:: How to complete this task ::
Begin with the line below holding "turismo o negocios por estancias de 90" and go on through the line holding "Kişiye özel bir yaklaşım sunması", duplicating each line exactly and leaving out pictures.

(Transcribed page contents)

/---

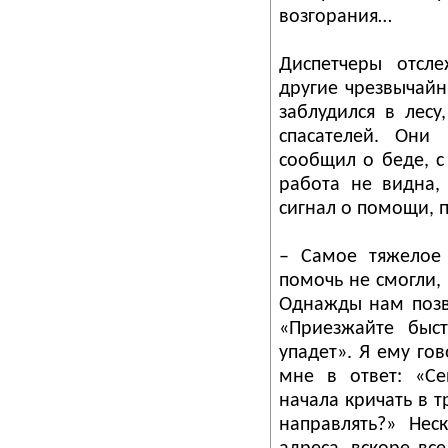
возгорания…
Диспетчеры отсл
другие чрезвычайн
заблудился в лесу
спасателей. Они
сообщил о беде, с
работа не видна,
сигнал о помощи, 
– Самое тяжелое 
помочь не смогли, 
Однажды нам позв
«Приезжайте быст
упадет». Я ему го
мне в ответ: «Се
начала кричать в т
направлять?» Нес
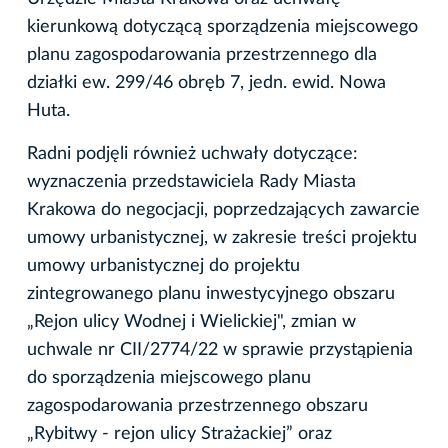
kierunkową dotyczącą sporządzenia miejscowego
planu zagospodarowania przestrzennego dla
działki ew. 299/46 obręb 7, jedn. ewid. Nowa
Huta.
Radni podjęli również uchwały dotyczące:
wyznaczenia przedstawiciela Rady Miasta
Krakowa do negocjacji, poprzedzających zawarcie
umowy urbanistycznej, w zakresie treści projektu
umowy urbanistycznej do projektu
zintegrowanego planu inwestycyjnego obszaru
„Rejon ulicy Wodnej i Wielickiej", zmian w
uchwale nr CII/2774/22 w sprawie przystąpienia
do sporządzenia miejscowego planu
zagospodarowania przestrzennego obszaru
„Rybitwy - rejon ulicy Strażackiej” oraz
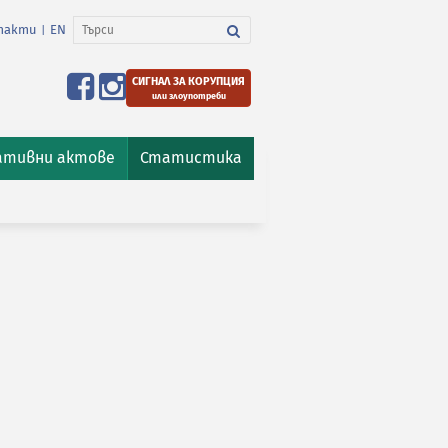
такти
EN
|
СИГНАЛ ЗА КОРУПЦИЯ
или злоупотреби
ативни актове
Статистика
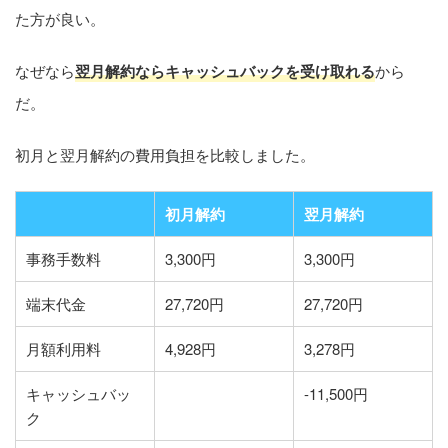
た方が良い。
なぜなら
翌月解約ならキャッシュバックを受け取れる
から
だ。
初月と翌月解約の費用負担を比較しました。
初月解約
翌月解約
事務手数料
3,300円
3,300円
端末代金
27,720円
27,720円
月額利用料
4,928円
3,278円
キャッシュバッ
-11,500円
ク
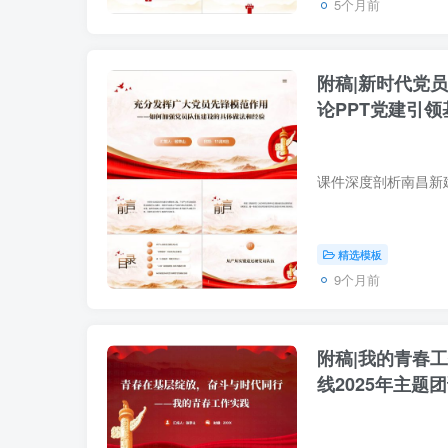
5个月前
附稿|新时代党
论PPT党建引
精选模板
9个月前
附稿|我的青春
线2025年主题团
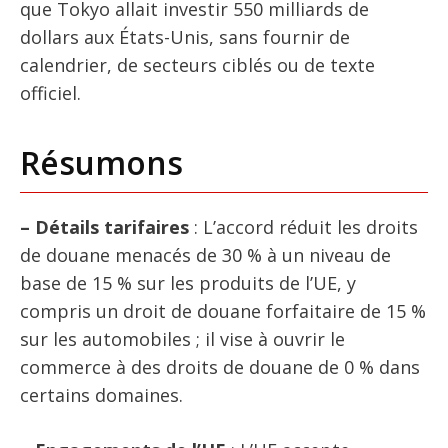
que Tokyo allait investir 550 milliards de
dollars aux États-Unis, sans fournir de
calendrier, de secteurs ciblés ou de texte
officiel.
Résumons
– Détails tarifaires
: L’accord réduit les droits
de douane menacés de 30 % à un niveau de
base de 15 % sur les produits de l’UE, y
compris un droit de douane forfaitaire de 15 %
sur les automobiles ; il vise à ouvrir le
commerce à des droits de douane de 0 % dans
certains domaines.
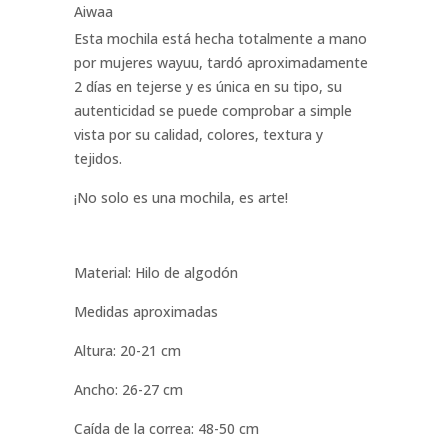
Aiwaa
Esta mochila está hecha totalmente a mano
por mujeres wayuu, tardó aproximadamente
2 días en tejerse y es única en su tipo, su
autenticidad se puede comprobar a simple
vista por su calidad, colores, textura y
tejidos.
¡No solo es una mochila, es arte!
Material: Hilo de algodón
Medidas aproximadas
Altura: 20-21 cm
Ancho: 26-27 cm
Caída de la correa: 48-50 cm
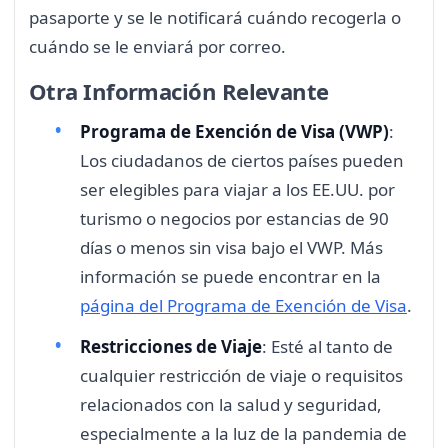
pasaporte y se le notificará cuándo recogerla o
cuándo se le enviará por correo.
Otra Información Relevante
Programa de Exención de Visa (VWP)
:
Los ciudadanos de ciertos países pueden
ser elegibles para viajar a los EE.UU. por
turismo o negocios por estancias de 90
días o menos sin visa bajo el VWP. Más
información se puede encontrar en la
página del Programa de Exención de Visa
.
Restricciones de Viaje
: Esté al tanto de
cualquier restricción de viaje o requisitos
relacionados con la salud y seguridad,
especialmente a la luz de la pandemia de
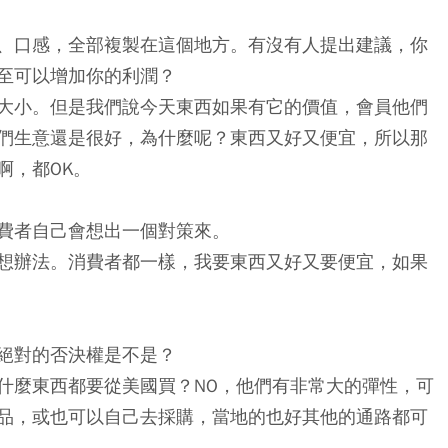
、口感，全部複製在這個地方。有沒有人提出建議，你
至可以增加你的利潤？
大小。但是我們說今天東西如果有它的價值，會員他們
們生意還是很好，為什麼呢？東西又好又便宜，所以那
啊，都OK。
費者自己會想出一個對策來。
想辦法。消費者都一樣，我要東西又好又要便宜，如果
絕對的否決權是不是？
什麼東西都要從美國買？NO，他們有非常大的彈性，可
品，或也可以自己去採購，當地的也好其他的通路都可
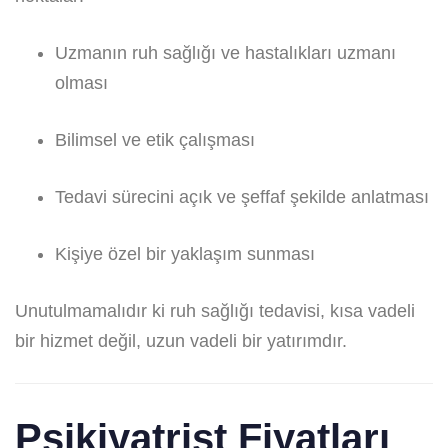
Uzmanın ruh sağlığı ve hastalıkları uzmanı
olması
Bilimsel ve etik çalışması
Tedavi sürecini açık ve şeffaf şekilde anlatması
Kişiye özel bir yaklaşım sunması
Unutulmamalıdır ki ruh sağlığı tedavisi, kısa vadeli
bir hizmet değil, uzun vadeli bir yatırımdır.
Psikiyatrist Fiyatları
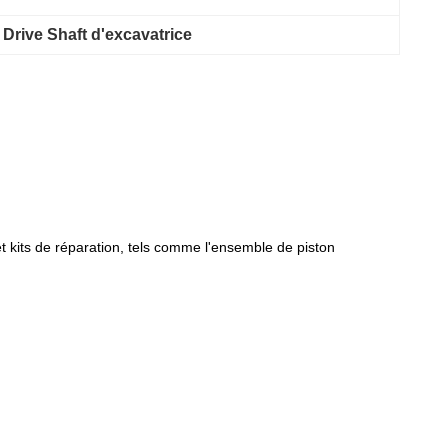
 Drive Shaft d'excavatrice
 kits de réparation, tels comme l'ensemble de piston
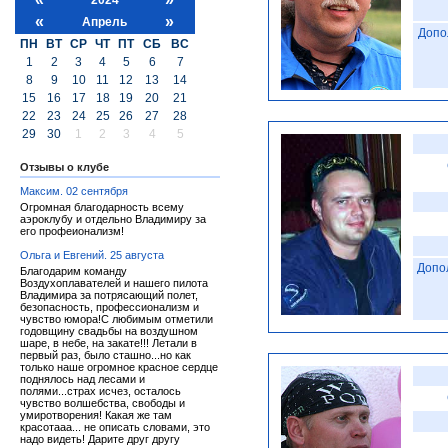
«
»
Апрель
Допо
ПН
ВТ
СР
ЧТ
ПТ
СБ
ВС
1
2
3
4
5
6
7
8
9
10
11
12
13
14
15
16
17
18
19
20
21
22
23
24
25
26
27
28
29
30
1
2
3
4
5
Отзывы о клубе
Максим. 02 сентября
Огромная благодарность всему
аэроклубу и отдельно Владимиру за
его профеионализм!
Ольга и Евгений. 25 августа
Допо
Благодарим команду
Воздухоплавателей и нашего пилота
Владимира за потрясающий полет,
безопасность, профессионализм и
чувство юмора!С любимым отметили
годовщину свадьбы на воздушном
шаре, в небе, на закате!!! Летали в
первый раз, было сташно...но как
только наше огромное красное сердце
поднялось над лесами и
полями...страх исчез, осталось
чувство волшебства, свободы и
умиротворения! Какая же там
красотааа... не описать словами, это
надо видеть! Дарите друг другу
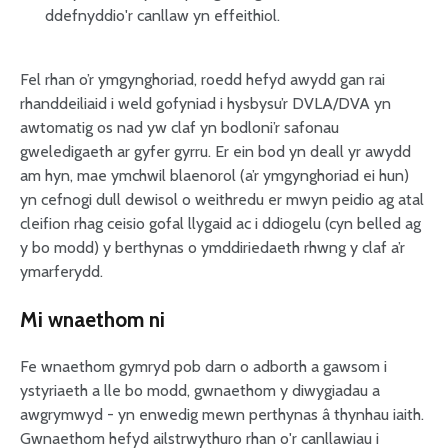
ddefnyddio'r canllaw yn effeithiol.
Fel rhan o’r ymgynghoriad, roedd hefyd awydd gan rai
rhanddeiliaid i weld gofyniad i hysbysu’r DVLA/DVA yn
awtomatig os nad yw claf yn bodloni’r safonau
gweledigaeth ar gyfer gyrru. Er ein bod yn deall yr awydd
am hyn, mae ymchwil blaenorol (a’r ymgynghoriad ei hun)
yn cefnogi dull dewisol o weithredu er mwyn peidio ag atal
cleifion rhag ceisio gofal llygaid ac i ddiogelu (cyn belled ag
y bo modd) y berthynas o ymddiriedaeth rhwng y claf a’r
ymarferydd.
Mi wnaethom ni
Fe wnaethom gymryd pob darn o adborth a gawsom i
ystyriaeth a lle bo modd, gwnaethom y diwygiadau a
awgrymwyd - yn enwedig mewn perthynas â thynhau iaith.
Gwnaethom hefyd ailstrwythuro rhan o'r canllawiau i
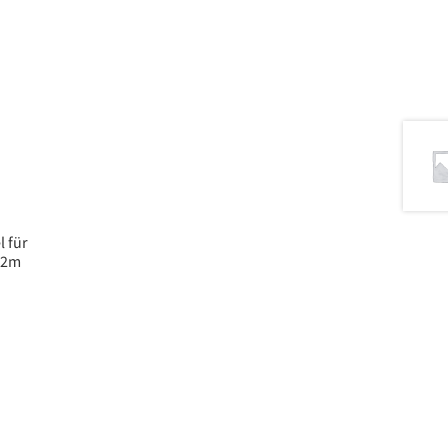
l für
 2m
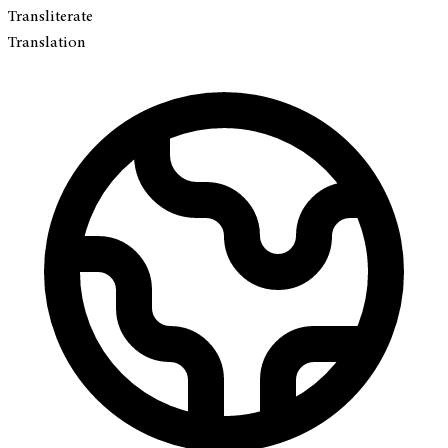
Transliterate
Translation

\---

:: Response to this task ::
turismo o negocios por estancias de 90
días o menos sin visa bajo el VWP. Más
información se puede encontrar en la
página del Programa de Exención de Visa
.
Restricciones de Viaje
: Esté al tanto de
cualquier restricción de viaje o requisitos
relacionados con la salud y seguridad,
especialmente a la luz de la pandemia de
、口感，全部複製在這個地方。有沒有人提出建議，你
至可以增加你的利潤？
大小。但是我們說今天東西如果有它的價值，會員他們
們生意還是很好，為什麼呢？東西又好又便宜，所以那
啊，都OK。
費者自己會想出一個對策來。
想辦法。消費者都一樣，我要東西又好又要便宜，如果
絕對的否決權是不是？
什麼東西都要從美國買？NO，他們有非常大的彈性，可
品，或也可以自己去採購，當地的也好其他的通路都可
Uzmanın ruh sağlığı ve hastalıkları uzmanı
olması
Bilimsel ve etik çalışması
Tedavi sürecini açık ve şeffaf şekilde anlatması
Kişiye özel bir yaklaşım sunması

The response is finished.